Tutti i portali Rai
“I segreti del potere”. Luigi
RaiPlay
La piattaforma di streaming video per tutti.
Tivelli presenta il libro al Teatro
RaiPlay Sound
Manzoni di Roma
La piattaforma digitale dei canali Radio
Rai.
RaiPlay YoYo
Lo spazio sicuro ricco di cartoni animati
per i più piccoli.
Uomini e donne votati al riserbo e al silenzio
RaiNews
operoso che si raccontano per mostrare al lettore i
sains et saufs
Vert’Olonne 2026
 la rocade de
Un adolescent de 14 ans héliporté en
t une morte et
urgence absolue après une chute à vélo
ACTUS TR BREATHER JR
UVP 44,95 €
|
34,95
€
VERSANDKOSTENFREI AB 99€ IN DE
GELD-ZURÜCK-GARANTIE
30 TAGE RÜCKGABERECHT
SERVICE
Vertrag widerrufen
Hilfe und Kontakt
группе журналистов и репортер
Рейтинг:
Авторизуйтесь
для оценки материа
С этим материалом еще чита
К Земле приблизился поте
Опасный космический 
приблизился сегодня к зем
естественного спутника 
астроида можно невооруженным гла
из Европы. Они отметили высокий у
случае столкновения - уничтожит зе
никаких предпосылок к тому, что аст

-------------------------

_What you will do:_
Check each line of the data above for the string "piattaforma" and report only how many lines have it.

_Solution:_
2